Fabrique Records FAB073 – 17th January 2020
Christopher Nosnibor
As the press text summarises, ‘Cusp is a collection of compositions taken from the soundtrack for the film STRESS by Florian Baron. The feature-length documentary gives voice to five young veterans, their experiences and trauma’. It was never going to be light or upbeat, and immediately, the sounds emanating from the speakers are unsettling, disturbing: blasts and reverberating crashes echo all around over slow, elongated drones, and ‘It’s Happening’ washes into the slow ebb and flow surges of synth that form ‘Them or Me’.

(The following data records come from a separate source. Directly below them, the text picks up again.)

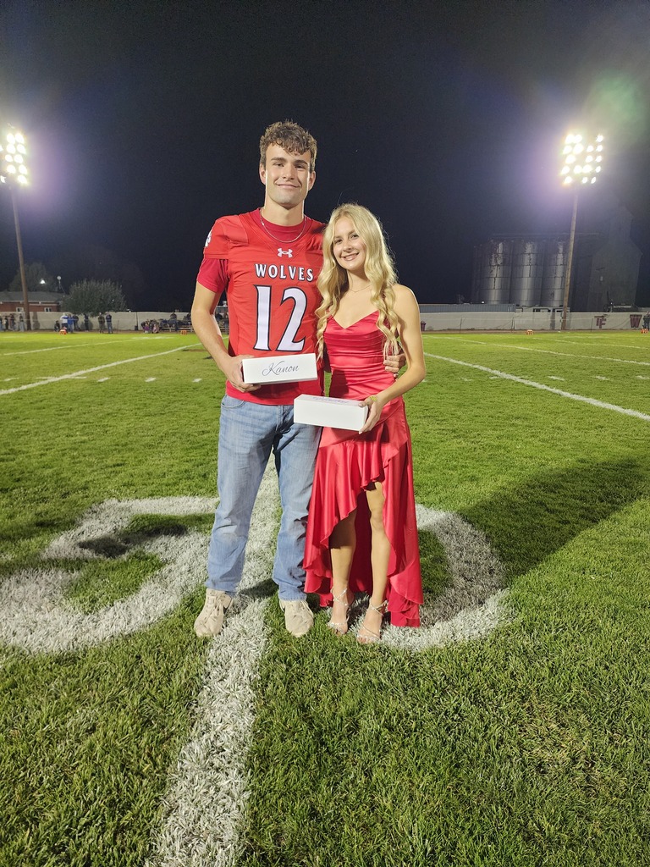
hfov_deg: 58.9
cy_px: 434
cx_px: 325
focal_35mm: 23
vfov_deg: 73.9
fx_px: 576
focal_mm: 6.4
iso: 400
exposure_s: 1/120
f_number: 1.8
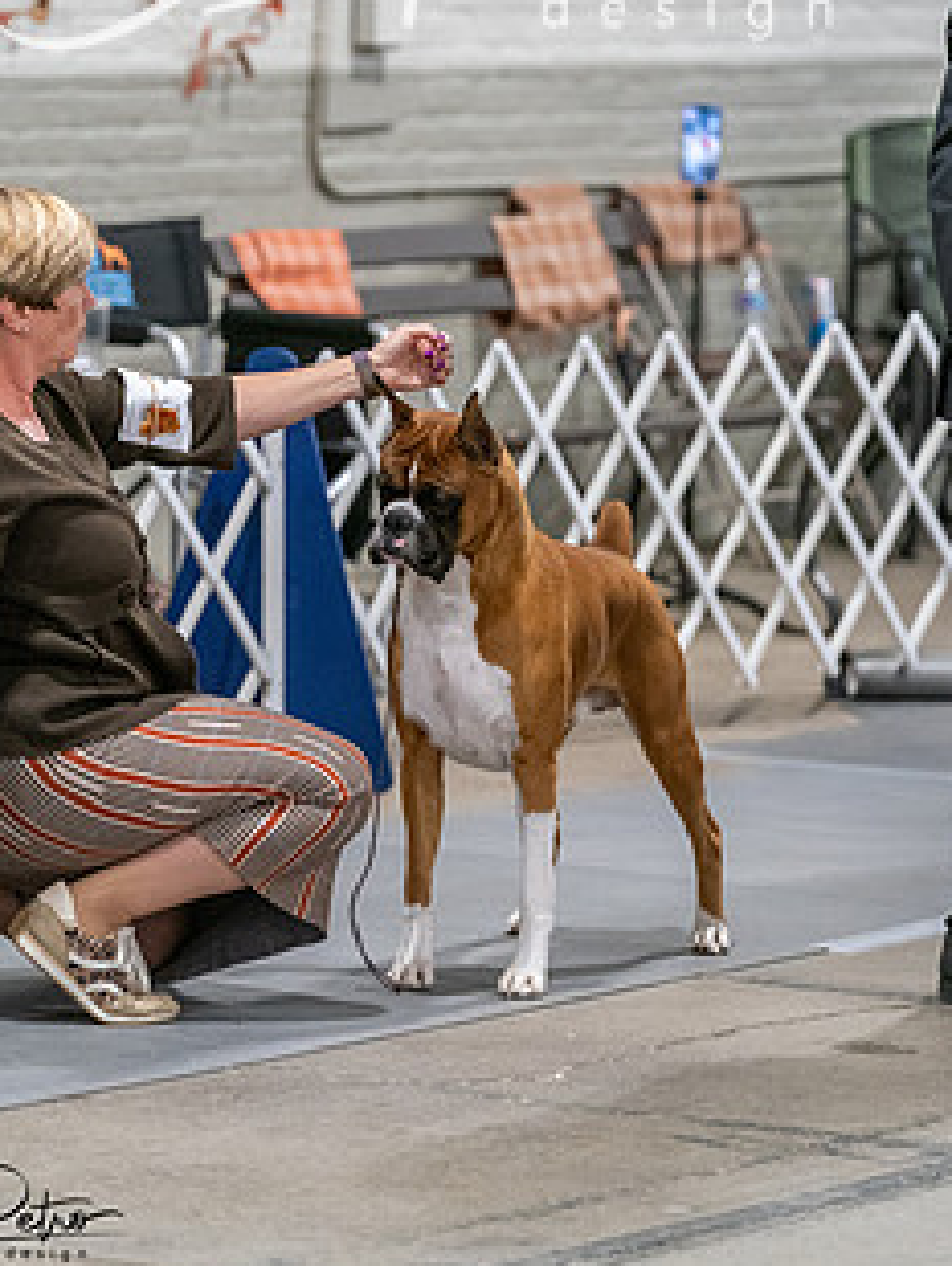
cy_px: 412
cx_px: 437
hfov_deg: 5.9
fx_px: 9301
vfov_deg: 7.8
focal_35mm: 254
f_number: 3.5
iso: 6400
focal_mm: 182
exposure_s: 1/250
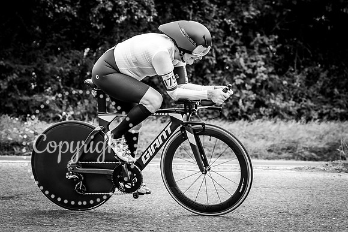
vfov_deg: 10.4
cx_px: 173
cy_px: 90
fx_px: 1280
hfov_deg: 15.5
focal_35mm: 132
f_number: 4
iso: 640
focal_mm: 84
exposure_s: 1/1000
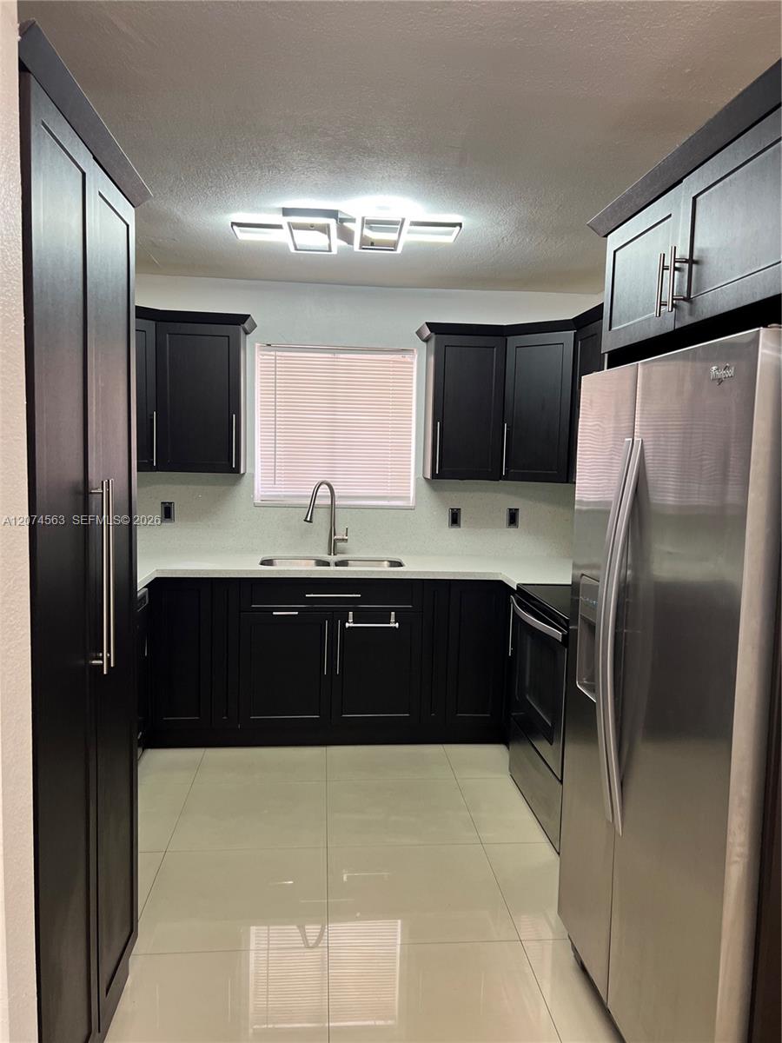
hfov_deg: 53.1
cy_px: 522
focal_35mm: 26
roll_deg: -1.6
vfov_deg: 67.3
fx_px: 783
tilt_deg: -4.3
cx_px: 391
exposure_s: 1/120
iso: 125
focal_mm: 5.7
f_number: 1.5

It may be good to talk, but those of us who haven’t been there simply cannot relate, cannot compute or comprehend the meaning, the pain, the anguish. It’s a world beyond and it would be a mistake and an insult to pretend otherwise. Anything, from sympathy to empathy feels like an underestimation and an undersale, a devaluement. Perhaps it’s an act of solipsism: the suffering in the mind of another is unknowable. This renders the territory Cusp and the film it soundtracks difficult on a number of levels.
Trauma is by no means entertainment, and while I haven’t seen the film, Irmirt’s handling is impressive in its subtlety, and it’s understandable why she was awarded the German Documentary Film Music Award in 2019. The jury remarked how in her soundtrack, she ‘dissolves the boundaries between sound design and musical composition in a virtuoso and at the same time self-evident way, thus creating a sound cosmos that, through uncompromising reduction, generates brutal knowledge.’

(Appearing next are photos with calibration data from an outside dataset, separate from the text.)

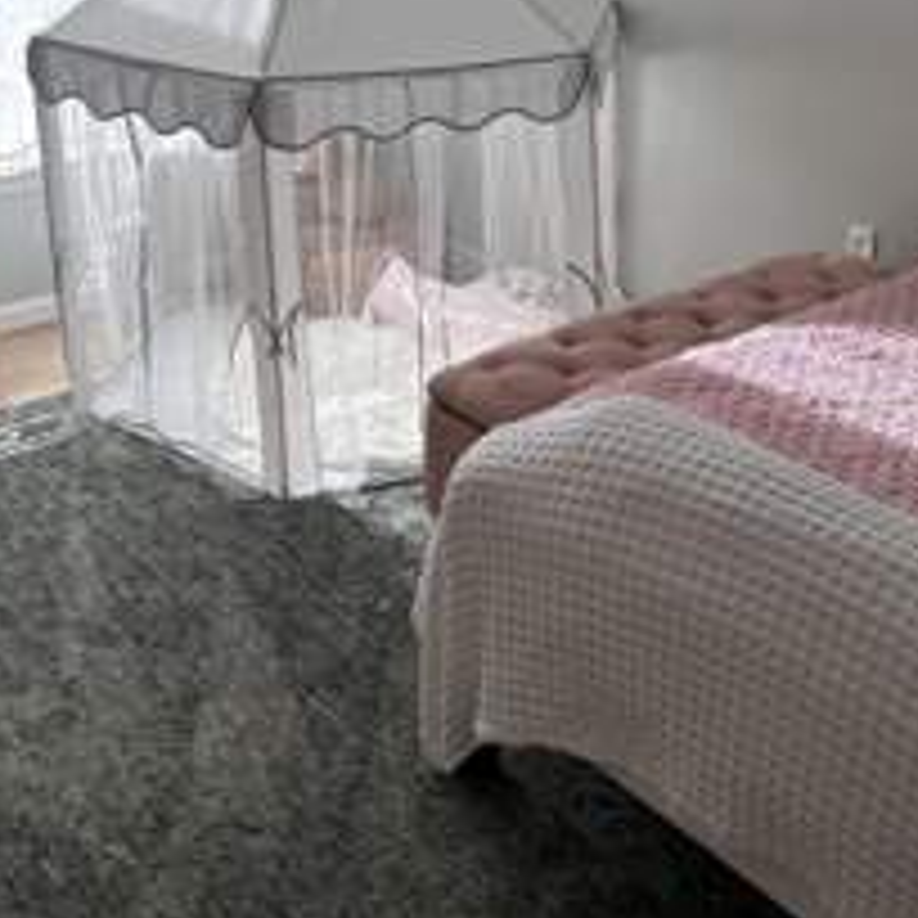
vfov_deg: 30.5
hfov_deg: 31.6
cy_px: 124
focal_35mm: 54
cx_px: 518
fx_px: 1620
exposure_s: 1/417
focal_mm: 5.96
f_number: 1.6
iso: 64
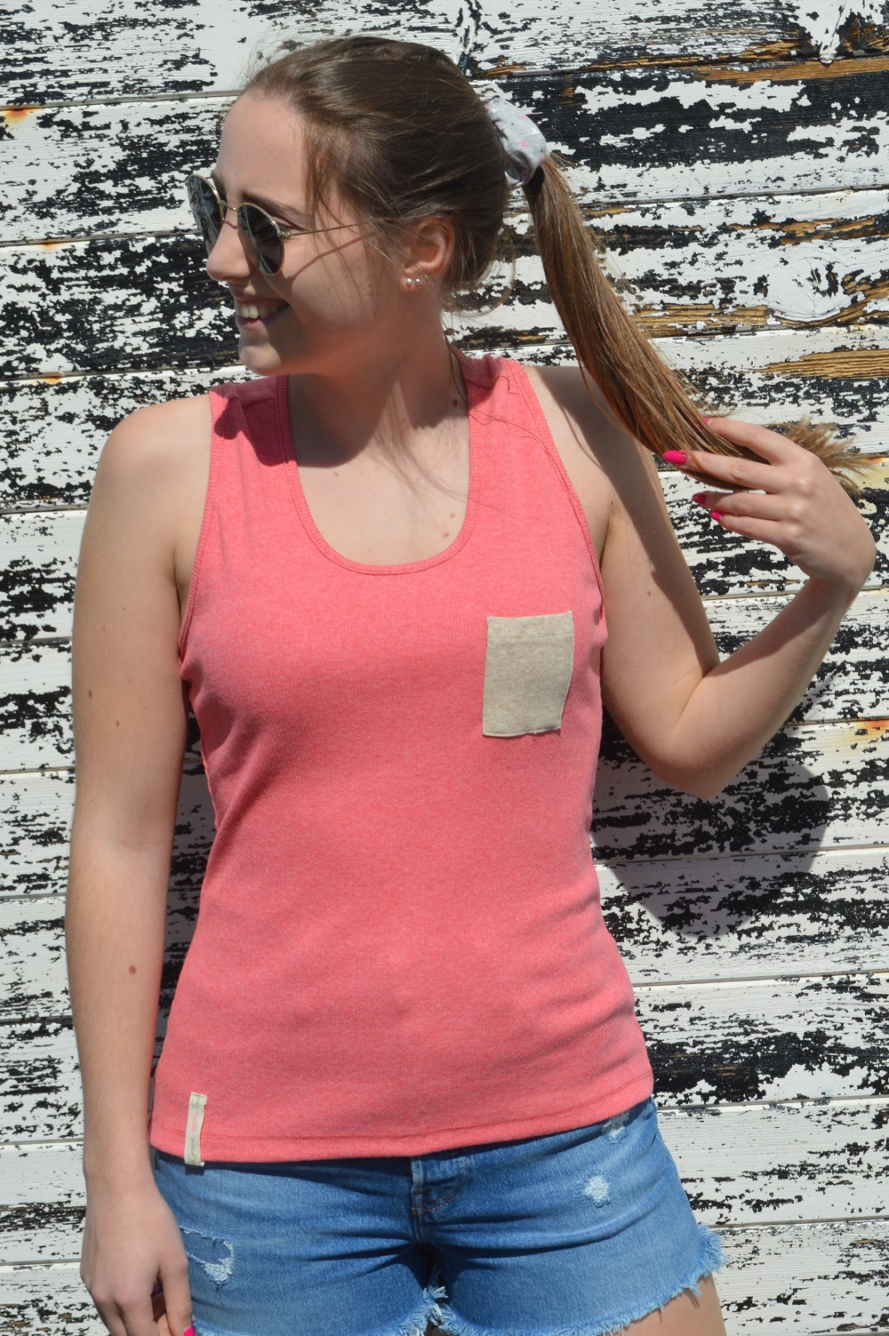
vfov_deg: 37.9
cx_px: 444
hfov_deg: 25.7
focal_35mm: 52
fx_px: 1947
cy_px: 668
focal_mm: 35
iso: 100
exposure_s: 1/320
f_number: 9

The best soundtracks are always understated, and compliment, rather than dominate the visuals they accompany, and Cusp, which takes fragments of the soundtrack as a whole – with eight tracks, half of which are only around the two-minute mark, this is a distillation of a broader experience, and it works well.
It is dark, unsettling, but nothing is overdone. And that’s why it works.